问题描述
如果一个日期向量有两位数的年份,那么 mdy()
将年龄介于00和68之间,成为二十一世纪和二十世纪六十九年九十九岁之间。例如:
If a date vector has two-digit years, mdy()
turns years between 00 and 68 into 21st Century years and years between 69 and 99 into 20th Century years. For example:
library(lubridate)
mdy(c("1/2/54","1/2/68","1/2/69","1/2/99","1/2/04"))
提供以下输出:
Multiple format matches with 5 successes: %m/%d/%y, %m/%d/%Y.
Using date format %m/%d/%y.
[1] "2054-01-02 UTC" "2068-01-02 UTC" "1969-01-02 UTC" "1999-01-02 UTC" "2004-01-02 UTC"
我可以解决这个事实后,从错误的日期减去100,将2054年和2068年变成1954年和1968年。但是,有一个更优雅,更容易出错的解析两位数日期的方法,以便在解析过程中得到正确处理?
I can fix this after the fact by subtracting 100 from the incorrect dates to turn 2054 and 2068 into 1954 and 1968. But is there a more elegant and less error-prone method of parsing two-digit dates so that they get handled correctly in the parsing process itself?
更新: 之后@JoshuaUlrich指向我 strptime
我发现,它处理类似于我的问题,但是使用基数R.
Update: After @JoshuaUlrich pointed me to strptime
I found this question, which deals with an issue similar to mine, but using base R.
这似乎是一个很好的除了日期处理R将在解析函数的日期中处理世纪选择限制两位数的日期。
It seems like a nice addition to date handling in R would be some way to handle century selection cutoffs for two-digit dates within the date parsing functions.
推荐答案
这是一个允许您执行此操作的功能:
Here is a function that allows you to do this:
library(lubridate)
x <- mdy(c("1/2/54","1/2/68","1/2/69","1/2/99","1/2/04"))

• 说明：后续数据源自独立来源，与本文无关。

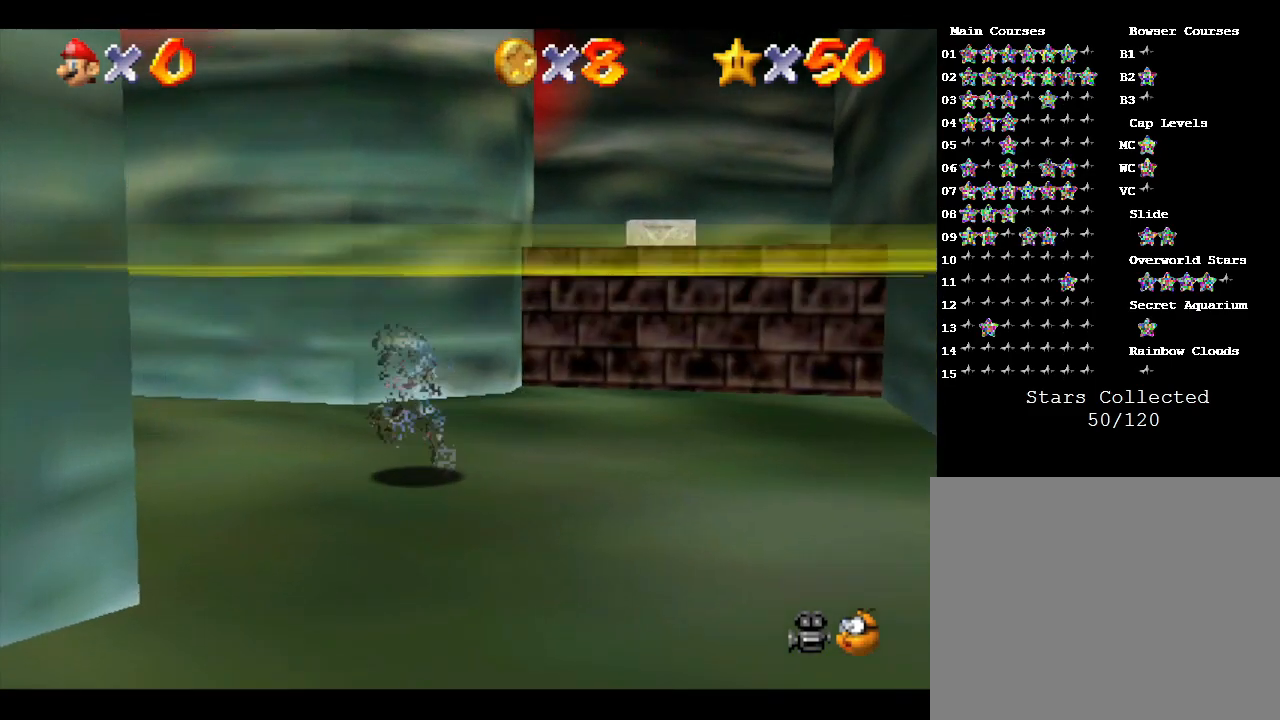
{"buttons": [], "left_stick": "up-left", "events": []}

foo <- function(x, year=1968){
m <- year(x) %% 100
year(x) <- ifelse(m > year %% 100, 1900+m, 2000+m)
x
}
尝试一下:
x
[1] "2054-01-02 UTC" "2068-01-02 UTC" "1969-01-02 UTC" "1999-01-02 UTC"
[5] "2004-01-02 UTC"
foo(x)
[1] "2054-01-02 UTC" "2068-01-02 UTC" "1969-01-02 UTC" "1999-01-02 UTC"
[5] "2004-01-02 UTC"
foo(x, 1950)
[1] "1954-01-02 UTC" "1968-01-02 UTC" "1969-01-02 UTC" "1999-01-02 UTC"
[5] "2004-01-02 UTC"
这里的魔法是使用模数运算符 %%
返回部门的分数部分。所以
1968 %% 100
产生68。
这篇关于是否有更优雅的方式将两位数的年份转化为四位数的年份?的文章就介绍到这了,希望我们推荐的答案对大家有所帮助,也希望大家多多支持!